Keep in kind, Marshall and Powell have only been in the league 1 year.


----------



## rock747 (Aug 3, 2004)

we shulda drafted Dee Brown in the second round...

I kind of thought this could happen.


----------



## Pacers Fan (Aug 25, 2002)

Fred Jones said:


> Keep in kind, Marshall and Powell have only been in the league 1 year.


James White still has one less year than both, and much more potential, also.


----------



## PacersguyUSA (Sep 1, 2002)

Shoulda cut Jasikeviscius instead lol, too bad he's paid so much.


----------



## Grangerx33 (Mar 9, 2004)

Pacers Fan said:


> James White still has one less year than both, and much more potential, also.

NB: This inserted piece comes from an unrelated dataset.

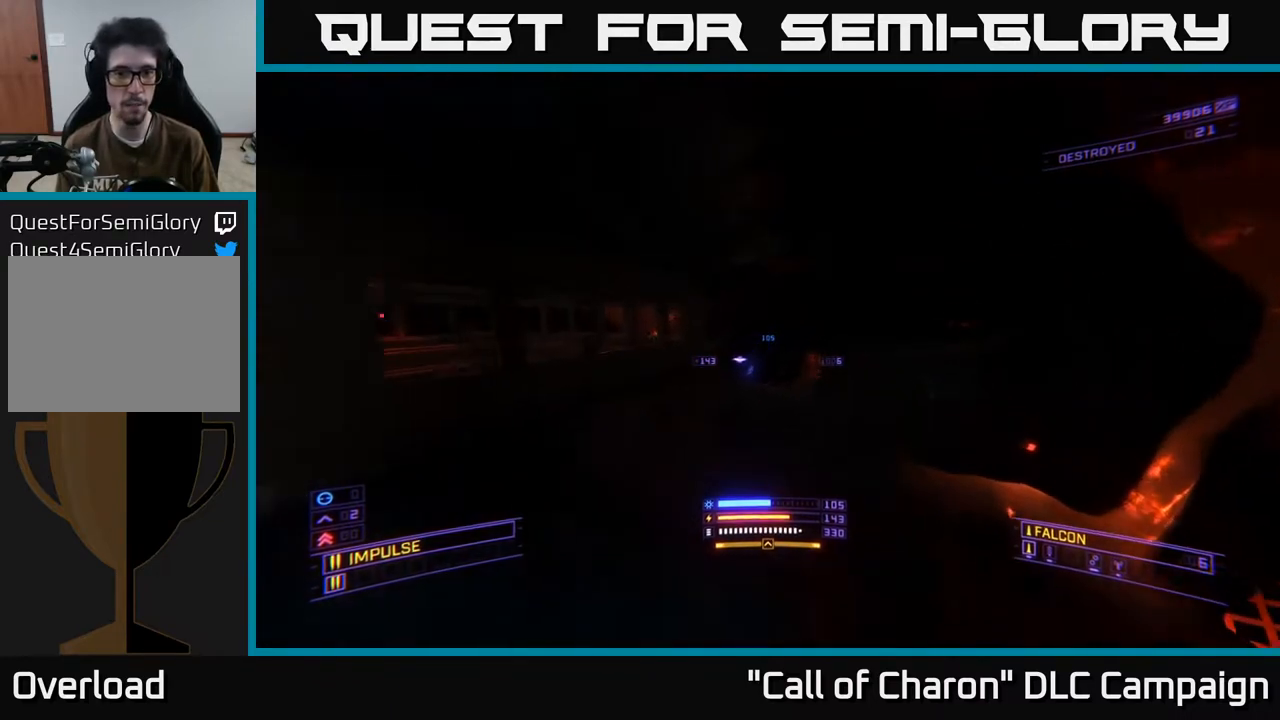
{"buttons": ["L1", "L3"], "left_stick": "up", "right_stick": "center", "events": [[433, "L3", "down"]]}
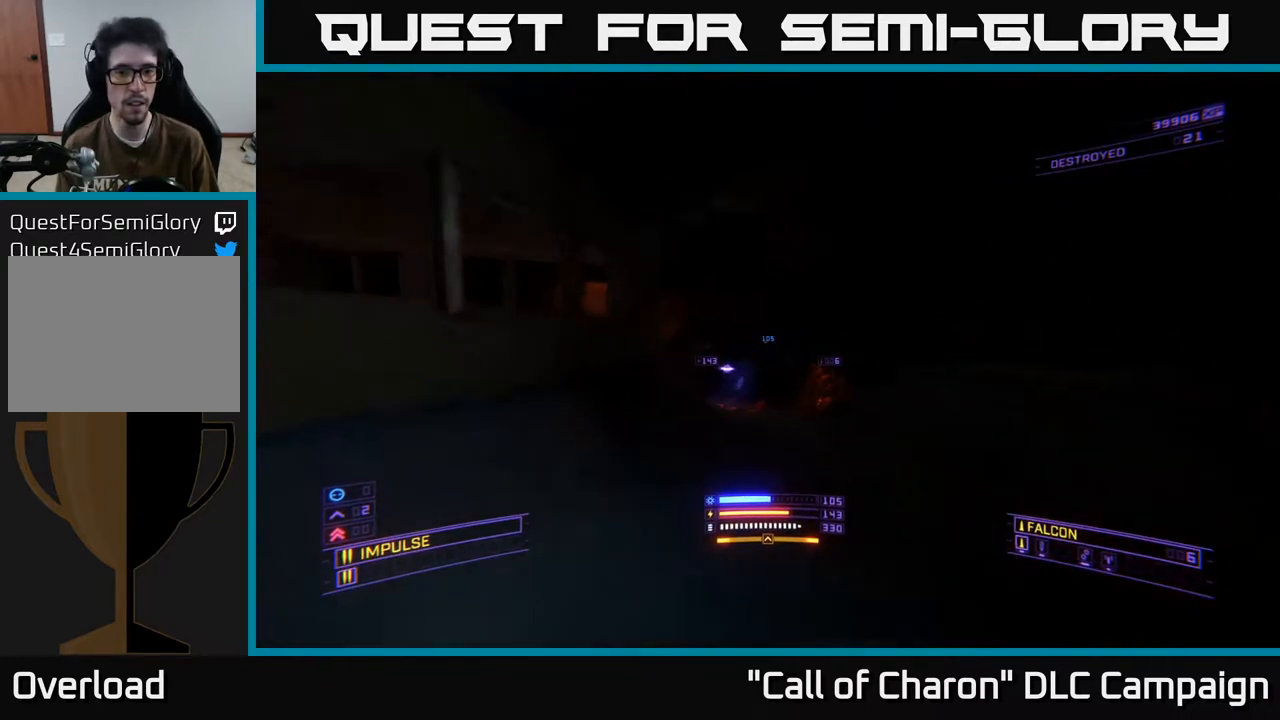
{"buttons": ["L1"], "left_stick": "up", "right_stick": "up-left", "events": [[17, "L3", "up"], [200, "right_stick", "up-left"]]}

Potnetial isn't garunteed to come through, as we saw with Bender. White would have been behind Jackson and Daniels in the rotation. Don't get me wrong, I am very upset about this move. I'm just sayin there is reasoning.


----------



## HKF (Dec 10, 2002)

You guys are crazy. James White is 23 years old as a rookie. This guy had no potential. Stop letting dunks cloud your judgment. He wasn't a great basketball and he never will be.


----------



## Pacers Fan (Aug 25, 2002)

Fred Jones said:


> Potnetial isn't garunteed to come through, as we saw with Bender.


Yeah, but Marshall isn't much better than White, anyway, and neither would play.



> You guys are crazy. James White is 23 years old as a rookie. This guy had no potential. Stop letting dunks cloud your judgment. He wasn't a great basketball and he never will be.


He's athletic and improved a lot last year. If he could just gain some muscle and work on his toughness, he'd be pretty good.


----------



## Hail Yinka (Jul 3, 2006)

HKF said:


> You guys are crazy. James White is 23 years old as a rookie. This guy had no potential. Stop letting dunks cloud your judgment. He wasn't a great basketball and he never will be.


you probably never watched a cincinnati game last year. [strike]go back to the fakers board troll[/strike]

*Do not insult other posters for having a different opinion than your own. 

Pacers Fan*


----------



## DannyGranger33 (May 12, 2005)

I don't get that move at all.. I figured he was a shoe in for the D-League squad..


----------



## Knick Killer (Jul 16, 2006)

im gunna stop crying about James White....but thank goodness we cut John Edwards...he's just absolutely horrible.


----------